113 of 121 people found the following review helpful
The best Beethoven symphony set out there so far 12 Dec. 2000
By Tina Morris - Published on Amazon.com
Format: Audio CD
Over his 35year tenure with the Berlin Philharmonic Herbert von Karajan recorded 4 complete Beethoven symphony cycles. This 1963 one is his masterpiece. Just as there are people who like either the even- or the odd-numbered symphonies better, this set will not please everybody in every single aspect, but it is as good as anybody can get on an artistic proposition of this format. The cycle conveys a very clear artistic vision. Probably better than anything else Karajan ever recorded it epitomizes the unique sound he was able to create with 'his' Philhramonic. This makes the cycle very homogenous, all symphonies have the same overall very high quality. In contrast to some of his very early Viennese recordings, his pace is quicker, and as always he creates a wonderful transparency of sound. My personal favorites are #7 and #9, the latter is done wonderfully both in terms of soloists and choir. An extremely moving experience. The sound quality of this '63 recording is very good, but with Deutsche Grammophon one is generally never disappointed in that regard anyway.
34 of 36 people found the following review helpful
1963 Karajan & David Zinman: Two of the Best Sets 9 Mar. 2005
By Paul W. - Published on Amazon.com
Format: Audio CD
I have 3 different Beethoven Nine Symphonies sets now:

(1) 'The Beethoven Collection' by Janos Ferencsik (ASIN: B000001VVY)

(2) 'Beethoven: The Nine Symphonies' by David Zinman (ASIN: B00000IFP6)

(3) 'Beethoven: 9 Symphonien' by Herbert von Karajan (ASIN: B000001GBQ).

The first one is a budget set and has taken early retirement since I acquired the latter two, which I found to be far superior. Yet, there is a difference between the latter two.

The critically acclaimed David Zinman edition is slightly lightweight, but has the advantage of speed and dramatics and really grabs your attention. For those times when I feel bored and need something exciting to perk me up, that's when I reach for the David Zinman edition. It is Beethoven driven at a very fast pace, as mentioned by numerous others earlier.

The widely acknowledged 1963 Herbert von Karajan edition has a large grand orchestral sound which is warm and lush; I reach for it when I want to unwind and enjoy sweet orchestral music. The quality of the recording is still excellent despite its age, and if you are coming over to classical music from smooth Jazz, this is an easier transition.

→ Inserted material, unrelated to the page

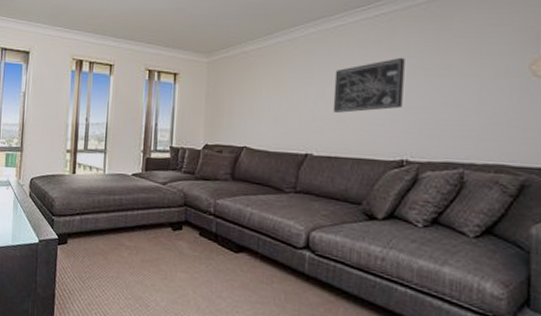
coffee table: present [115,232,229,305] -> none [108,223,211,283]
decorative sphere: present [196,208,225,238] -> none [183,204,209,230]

I strongly recommend these 2 sets - if you like your Symphonies hot and exciting go for the Zinman edition; if you want something warm and lush, go for the 1963 Karajan edition, or better still, grab both sets like me.
25 of 26 people found the following review helpful
Very reqarding as a whole 12 Feb. 2003
By C Drummond - Published on Amazon.com
Format: Audio CD
This is (with the probable exception of the Pastoral) an outstanding set of recordings. Karajan captures the fire within Beethoven's music and brings the phenomenal best out of the Berlin musicians. The reason that this set is treated with contempt by some 'well-informed' reviewers is that it comes as the benchmark in Beethoven performance. Some people have been familiar with these recordings for 40+ years and consequently when different performance styles came about, they were treated as a 'much needed breath of fresh air'. Well, of course they were to such people. However, this doesn't detract from the immediacy or brilliance of the music making in this set. In many ways this is the ideal introduction into Beethoven's symphonic canon, without the extremes or quirkiness of the 'period influenced' Harnoncourt or Gardiner. As has been mentioned, the sixth is a slight disappointment, overly rushed and lacking the spacious, joyful sigh of relief that is required in the final movement. Thus, a separate purchase of Bohm or Walter's recording of this work is to be recommended. However, with this set being as inexpensive as it is, this extra purchase scarcely makes it uneconomical.